Berkay Çelik

Site Reliability Engineer - DevOps Engineer - Cloud Architect
Istanbul, TR.

About

Highly experienced Site Reliability Engineer with over 4 years of expertise in optimizing cloud infrastructure and implementing robust DevOps best practices. Proven track record of achieving 99.99% uptime for complex enterprise systems, significantly reducing infrastructure costs by 30%, and enhancing deployment efficiency by 60%. Adept in Azure, AWS, Kubernetes, Terraform, and MLOps, with a focus on scalable and resilient cloud solutions.

Work

AMADEUS
|

Senior DevOps Engineer

Istanbul, Istanbul, Türkiye

Summary

Managed SRE operations for a high-volume travel platform, leading cloud migration efforts and architecting MLOps solutions.

Highlights

Managed SRE operations for a travel platform processing over 1.5B annual transactions, achieving 99.99% uptime through Prometheus/Grafana monitoring and automated incident response.

Led a critical Azure cloud migration for 200+ microservices on OpenShift, reducing infrastructure costs by 30% and deployment time by 60% using Terraform IaC and CI/CD pipelines.

Implemented a comprehensive observability framework with 50+ custom Prometheus metrics and Grafana dashboards, resulting in a 40% decrease in Mean Time To Resolution (MTTR).

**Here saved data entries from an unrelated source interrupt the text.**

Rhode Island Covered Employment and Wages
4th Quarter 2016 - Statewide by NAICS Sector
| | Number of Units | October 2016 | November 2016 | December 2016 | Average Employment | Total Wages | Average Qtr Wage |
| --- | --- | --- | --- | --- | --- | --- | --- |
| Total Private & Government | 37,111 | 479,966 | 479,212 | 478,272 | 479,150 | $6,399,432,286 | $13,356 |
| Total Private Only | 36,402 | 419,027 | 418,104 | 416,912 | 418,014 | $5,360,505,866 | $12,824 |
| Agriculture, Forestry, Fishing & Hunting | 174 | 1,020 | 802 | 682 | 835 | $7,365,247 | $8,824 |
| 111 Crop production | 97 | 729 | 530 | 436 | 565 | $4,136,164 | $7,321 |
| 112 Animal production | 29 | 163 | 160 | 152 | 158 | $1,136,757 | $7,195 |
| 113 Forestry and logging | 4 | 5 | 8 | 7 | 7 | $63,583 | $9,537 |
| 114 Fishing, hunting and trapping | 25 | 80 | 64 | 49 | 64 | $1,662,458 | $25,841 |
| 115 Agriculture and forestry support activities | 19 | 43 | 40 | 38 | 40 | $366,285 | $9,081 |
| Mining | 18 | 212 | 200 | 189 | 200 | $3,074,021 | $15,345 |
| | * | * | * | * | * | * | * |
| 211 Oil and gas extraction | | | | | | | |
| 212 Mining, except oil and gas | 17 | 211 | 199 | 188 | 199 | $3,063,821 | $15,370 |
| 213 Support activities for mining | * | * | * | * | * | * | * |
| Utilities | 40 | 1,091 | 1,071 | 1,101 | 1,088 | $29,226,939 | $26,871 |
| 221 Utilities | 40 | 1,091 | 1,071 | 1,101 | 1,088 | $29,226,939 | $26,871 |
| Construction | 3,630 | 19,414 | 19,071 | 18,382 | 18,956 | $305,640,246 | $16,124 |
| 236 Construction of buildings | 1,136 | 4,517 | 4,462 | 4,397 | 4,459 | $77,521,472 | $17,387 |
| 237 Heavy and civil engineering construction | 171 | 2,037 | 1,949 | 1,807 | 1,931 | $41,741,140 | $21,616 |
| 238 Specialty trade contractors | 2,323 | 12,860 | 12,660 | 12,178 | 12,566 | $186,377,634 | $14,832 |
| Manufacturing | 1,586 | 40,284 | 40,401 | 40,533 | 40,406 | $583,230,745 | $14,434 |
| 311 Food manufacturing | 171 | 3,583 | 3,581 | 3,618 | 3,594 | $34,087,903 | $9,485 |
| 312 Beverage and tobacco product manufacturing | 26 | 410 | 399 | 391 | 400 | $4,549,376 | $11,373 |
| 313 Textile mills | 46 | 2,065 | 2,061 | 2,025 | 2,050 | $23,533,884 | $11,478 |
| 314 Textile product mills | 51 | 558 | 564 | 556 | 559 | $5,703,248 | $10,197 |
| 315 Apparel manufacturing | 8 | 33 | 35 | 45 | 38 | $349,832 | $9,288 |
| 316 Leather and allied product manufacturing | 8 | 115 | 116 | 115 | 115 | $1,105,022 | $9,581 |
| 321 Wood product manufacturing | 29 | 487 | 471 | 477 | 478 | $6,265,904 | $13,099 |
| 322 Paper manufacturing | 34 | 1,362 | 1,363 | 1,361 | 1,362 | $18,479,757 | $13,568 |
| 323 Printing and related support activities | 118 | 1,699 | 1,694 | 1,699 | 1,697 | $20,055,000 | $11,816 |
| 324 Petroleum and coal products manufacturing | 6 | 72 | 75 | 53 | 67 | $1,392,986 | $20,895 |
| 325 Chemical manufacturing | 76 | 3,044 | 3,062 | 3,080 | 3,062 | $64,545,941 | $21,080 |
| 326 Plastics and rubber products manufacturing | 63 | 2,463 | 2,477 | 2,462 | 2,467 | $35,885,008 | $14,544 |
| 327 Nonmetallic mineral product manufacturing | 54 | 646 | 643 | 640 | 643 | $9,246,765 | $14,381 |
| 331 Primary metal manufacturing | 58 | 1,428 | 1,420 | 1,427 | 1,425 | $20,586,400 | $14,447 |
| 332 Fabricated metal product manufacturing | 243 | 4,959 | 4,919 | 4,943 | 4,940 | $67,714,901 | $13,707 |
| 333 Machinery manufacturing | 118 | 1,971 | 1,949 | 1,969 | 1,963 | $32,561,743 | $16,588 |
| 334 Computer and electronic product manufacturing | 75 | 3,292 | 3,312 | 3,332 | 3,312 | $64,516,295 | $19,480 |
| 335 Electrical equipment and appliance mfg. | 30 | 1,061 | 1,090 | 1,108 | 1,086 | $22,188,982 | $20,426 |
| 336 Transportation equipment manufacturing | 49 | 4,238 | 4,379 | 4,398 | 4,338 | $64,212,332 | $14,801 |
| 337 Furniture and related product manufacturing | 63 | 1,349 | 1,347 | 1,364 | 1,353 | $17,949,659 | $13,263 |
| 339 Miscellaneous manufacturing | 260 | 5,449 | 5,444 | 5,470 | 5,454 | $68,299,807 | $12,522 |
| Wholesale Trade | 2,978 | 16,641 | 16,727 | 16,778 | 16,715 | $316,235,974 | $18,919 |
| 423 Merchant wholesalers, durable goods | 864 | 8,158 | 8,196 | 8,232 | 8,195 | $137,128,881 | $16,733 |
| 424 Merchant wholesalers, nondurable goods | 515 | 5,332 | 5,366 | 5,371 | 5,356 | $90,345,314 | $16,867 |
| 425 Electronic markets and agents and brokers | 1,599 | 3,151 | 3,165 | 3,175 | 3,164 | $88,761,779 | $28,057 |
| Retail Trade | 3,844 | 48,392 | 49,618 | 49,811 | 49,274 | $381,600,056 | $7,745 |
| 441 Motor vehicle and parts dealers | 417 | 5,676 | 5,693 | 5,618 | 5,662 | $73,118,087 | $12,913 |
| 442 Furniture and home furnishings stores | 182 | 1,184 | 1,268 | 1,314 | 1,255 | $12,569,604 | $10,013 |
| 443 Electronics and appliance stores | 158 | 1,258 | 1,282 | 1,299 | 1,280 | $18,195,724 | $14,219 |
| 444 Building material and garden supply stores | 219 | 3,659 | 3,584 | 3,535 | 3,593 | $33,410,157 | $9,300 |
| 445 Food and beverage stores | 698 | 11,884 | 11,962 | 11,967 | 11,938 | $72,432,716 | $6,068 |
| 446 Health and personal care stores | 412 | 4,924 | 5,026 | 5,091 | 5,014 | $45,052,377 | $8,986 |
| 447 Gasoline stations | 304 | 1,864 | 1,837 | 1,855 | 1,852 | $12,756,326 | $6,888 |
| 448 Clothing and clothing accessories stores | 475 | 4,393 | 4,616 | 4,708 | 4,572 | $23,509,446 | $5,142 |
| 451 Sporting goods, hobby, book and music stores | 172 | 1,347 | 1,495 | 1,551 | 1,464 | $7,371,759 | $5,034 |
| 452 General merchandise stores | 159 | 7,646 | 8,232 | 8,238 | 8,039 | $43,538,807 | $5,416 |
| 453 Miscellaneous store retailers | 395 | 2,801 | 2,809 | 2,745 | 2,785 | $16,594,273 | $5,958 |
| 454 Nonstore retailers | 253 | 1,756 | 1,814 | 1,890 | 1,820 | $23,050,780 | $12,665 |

Architected an MLOps platform utilizing Kubeflow and MLflow for AI-powered recommendations, streamlining model release cycles from weeks to just 2 days.

Collaborated cross-functionally with 25+ engineers across 4 time zones to establish robust SRE best practices, achieving 95% error budget compliance.

Automated infrastructure provisioning using Azure ARM templates and Ansible, reducing manual tasks by 70% and enhancing operational efficiency.

ICRON
|

Cloud Engineer

Istanbul, Istanbul, Türkiye

Summary

Orchestrated cloud deployments for a supply chain platform, automating infrastructure and modernizing CI/CD pipelines.

Highlights

Orchestrated complex cloud deployments for a supply chain platform serving 50+ enterprise clients, managing Azure infrastructure and reducing associated costs by 25%.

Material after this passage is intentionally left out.